Exercise instructions. Among the entries below, find every line that has "Rendered" and pull it out.
--- Data shown Enclosed Below ---
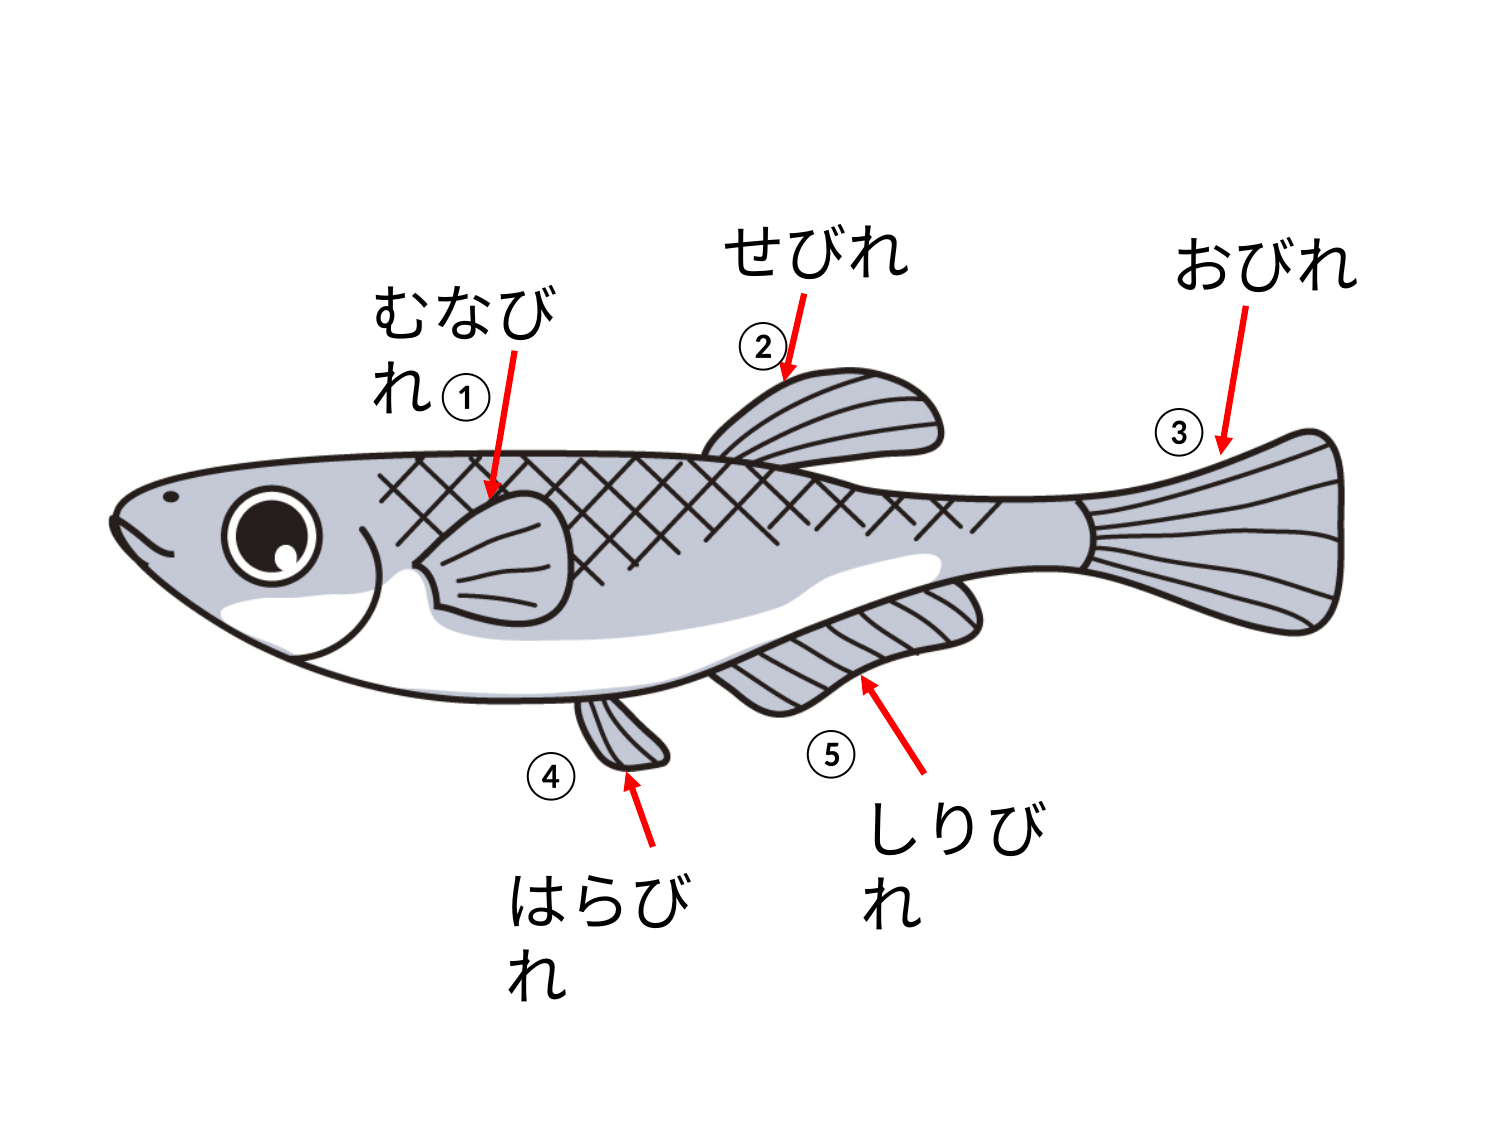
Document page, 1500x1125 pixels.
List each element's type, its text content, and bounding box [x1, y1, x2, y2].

text_box おびれ [1156, 218, 1427, 309]
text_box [1220, 305, 1246, 456]
text_box せびれ [707, 205, 978, 296]
picture [107, 366, 1346, 772]
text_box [860, 674, 925, 774]
text_box しりびれ [845, 782, 1117, 947]
text_box ④ [503, 772, 586, 810]
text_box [489, 350, 515, 501]
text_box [783, 293, 805, 382]
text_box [626, 771, 653, 847]
text_box むなびれ [355, 266, 626, 366]
text_box ⑤ [783, 772, 867, 788]
text_box ② [715, 305, 783, 366]
text_box はらびれ [490, 855, 762, 1020]
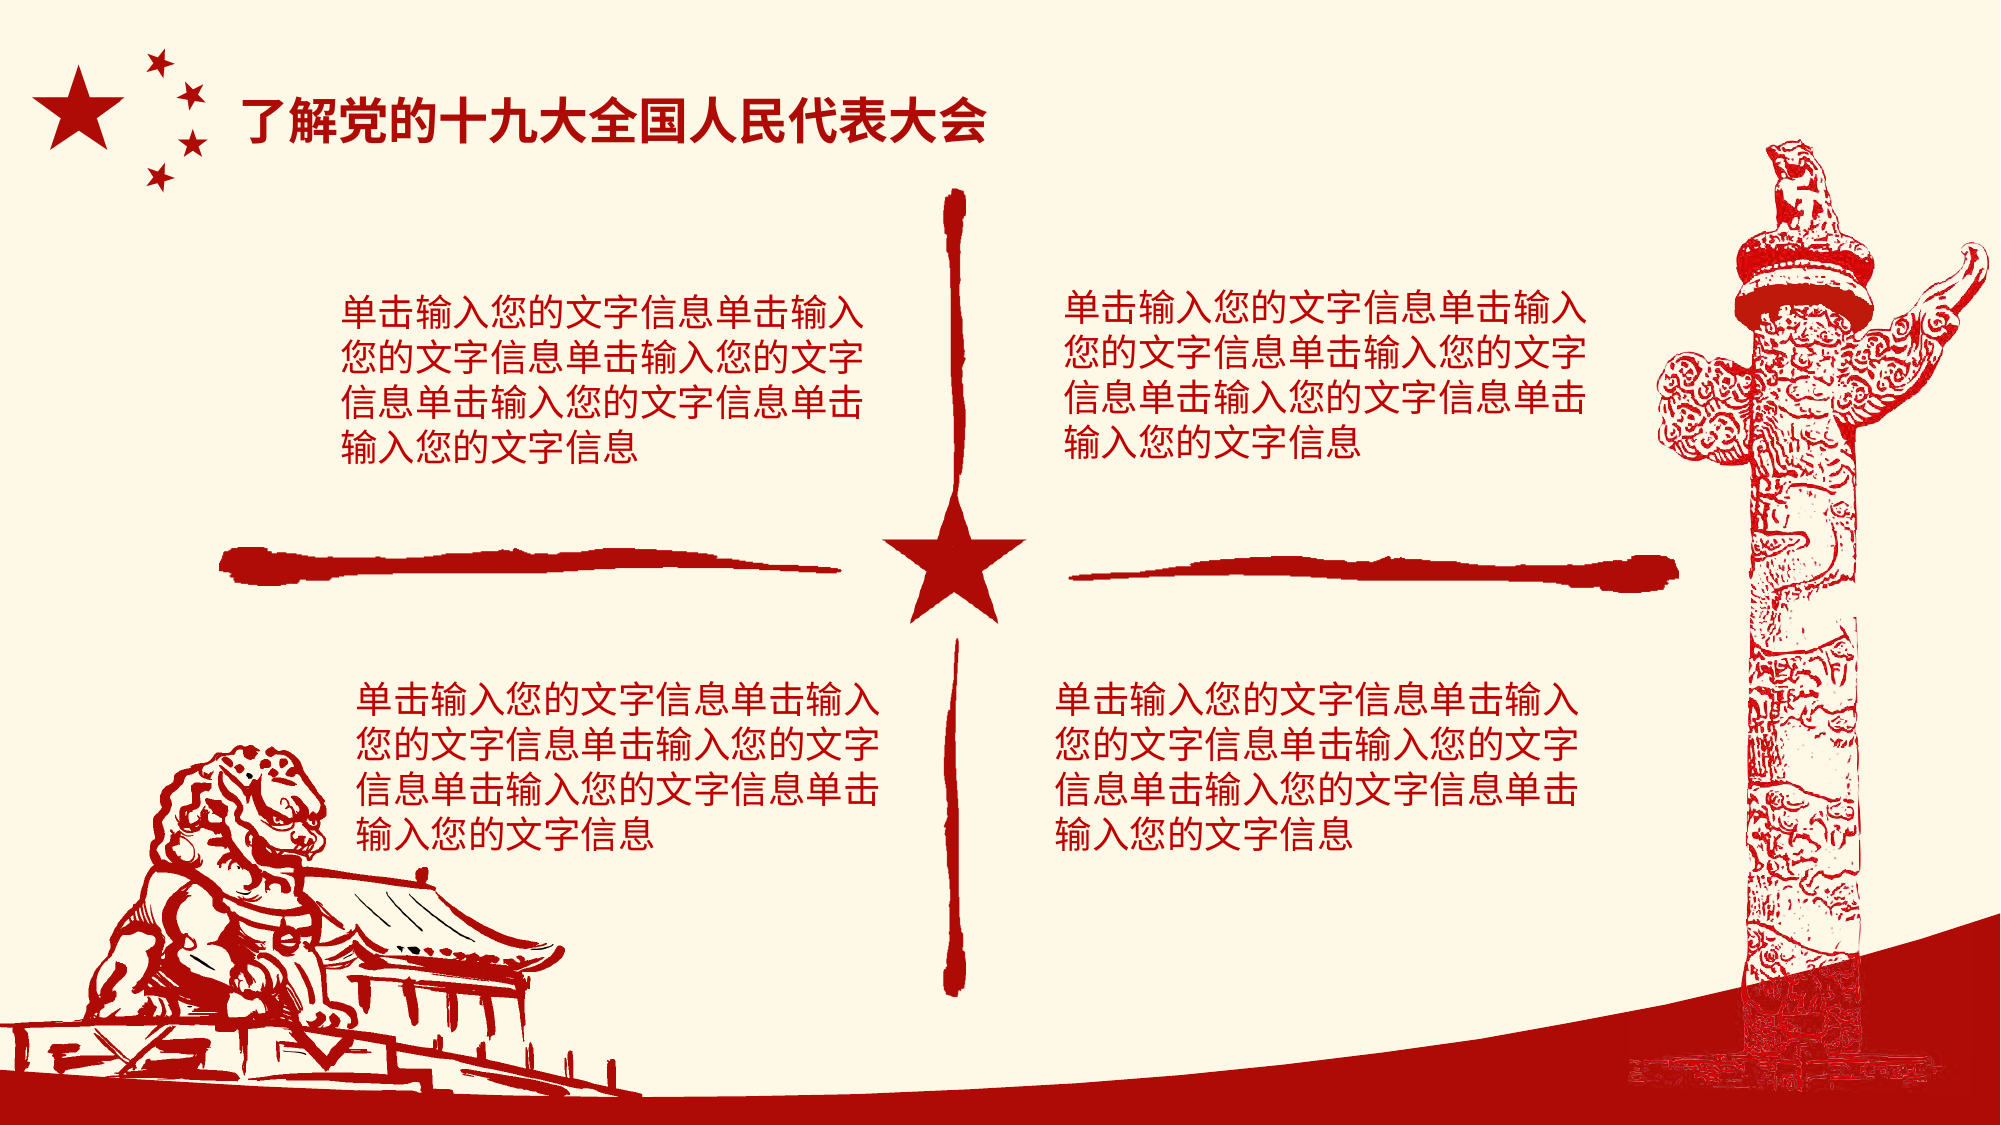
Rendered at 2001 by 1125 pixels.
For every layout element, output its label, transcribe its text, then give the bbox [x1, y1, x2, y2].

picture [22, 21, 220, 219]
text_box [219, 188, 1679, 997]
picture [0, 563, 702, 1097]
picture [1628, 21, 2000, 1125]
text_box 了解党的十九大全国人民代表大会 [223, 81, 1003, 157]
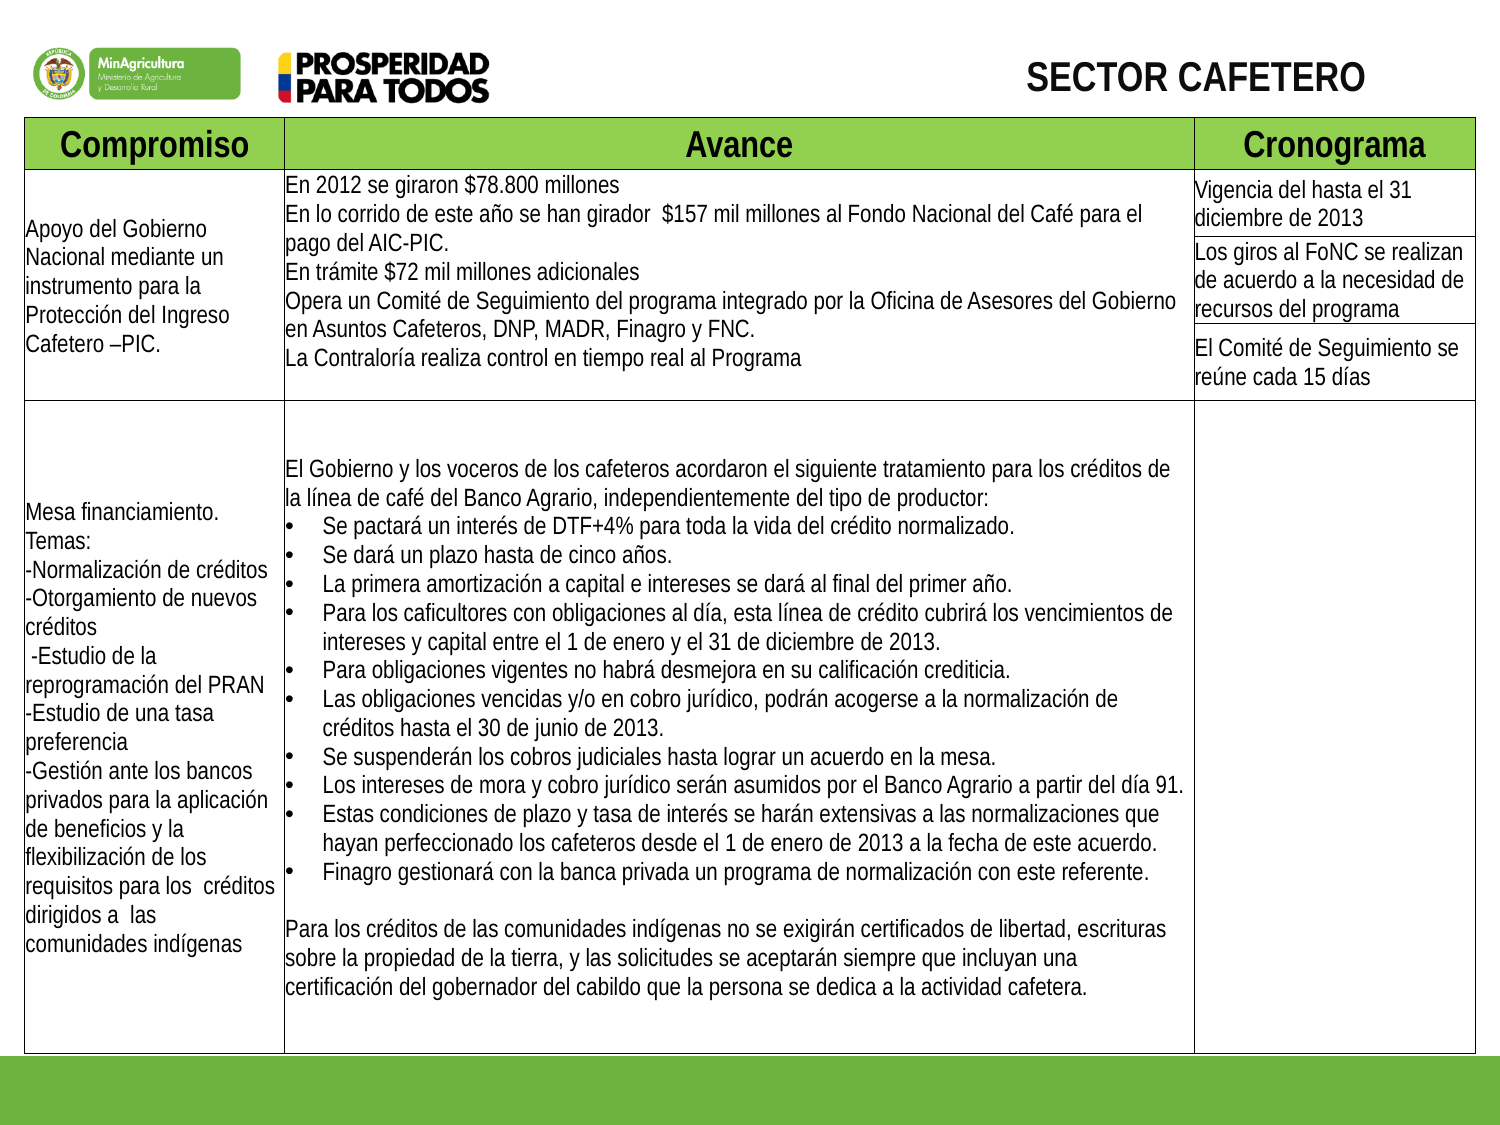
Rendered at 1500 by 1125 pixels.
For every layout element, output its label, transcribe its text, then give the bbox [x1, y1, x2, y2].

table_cell En 2012 se giraron $78.800 millones En lo corrido de este año se han girador $157 mil millones al Fondo Nacional del Café para el pago del AIC-PIC. En trámite $72 mil millones adicionales Opera un Comité de Seguimiento del programa integrado por la Oficina de Asesores del Gobierno en Asuntos Cafeteros, DNP, MADR, Finagro y FNC. La Contraloría realiza control en tiempo real al Programa [285, 170, 1194, 400]
table_cell Vigencia del hasta el 31 diciembre de 2013 [1195, 170, 1475, 236]
table_cell El Comité de Seguimiento se reúne cada 15 días [1195, 324, 1475, 400]
table_cell El Gobierno y los voceros de los cafeteros acordaron el siguiente tratamiento para los créditos de la línea de café del Banco Agrario, independientemente del tipo de productor: Se pactará un interés de DTF+4% para toda la vida del crédito normalizado. Se dará un plazo hasta de cinco años. La primera amortización a capital e intereses se dará al final del primer año. Para los caficultores con obligaciones al día, esta línea de crédito cubrirá los vencimientos de intereses y capital entre el 1 de enero y el 31 de diciembre de 2013. Para obligaciones vigentes no habrá desmejora en su calificación crediticia. Las obligaciones vencidas y/o en cobro jurídico, podrán acogerse a la normalización de créditos hasta el 30 de junio de 2013. Se suspenderán los cobros judiciales hasta lograr un acuerdo en la mesa. Los intereses de mora y cobro jurídico serán asumidos por el Banco Agrario a partir del día 91. Estas condiciones de plazo y tasa de interés se harán extensivas a las normalizaciones que hayan perfeccionado los cafeteros desde el 1 de enero de 2013 a la fecha de este acuerdo. Finagro gestionará con la banca privada un programa de normalización con este referente. Para los créditos de las comunidades indígenas no se exigirán certificados de libertad, escrituras sobre la propiedad de la tierra, y las solicitudes se aceptarán siempre que incluyan una certificación del gobernador del cabildo que la persona se dedica a la actividad cafetera. [285, 401, 1194, 1053]
table_cell Mesa financiamiento. Temas: -Normalización de créditos -Otorgamiento de nuevos créditos -Estudio de la reprogramación del PRAN -Estudio de una tasa preferencia -Gestión ante los bancos privados para la aplicación de beneficios y la flexibilización de los requisitos para los créditos dirigidos a las comunidades indígenas [25, 401, 284, 1053]
table_cell [1195, 401, 1475, 1053]
table_cell Los giros al FoNC se realizan de acuerdo a la necesidad de recursos del programa [1195, 237, 1475, 323]
text_box [0, 1056, 1500, 1125]
picture [31, 42, 245, 105]
table_cell Apoyo del Gobierno Nacional mediante un instrumento para la Protección del Ingreso Cafetero –PIC. [25, 170, 284, 400]
picture [265, 42, 496, 111]
table_header Compromiso [25, 118, 284, 169]
text_box SECTOR CAFETERO [1011, 42, 1382, 108]
table_header Avance [285, 118, 1194, 169]
table_header Cronograma [1195, 118, 1475, 169]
--- End of Enclosed Data shown ---
Output of the exercise.
Rendered at 2001 by 1125 pixels.
Rendered at 1500 by 1125 pixels.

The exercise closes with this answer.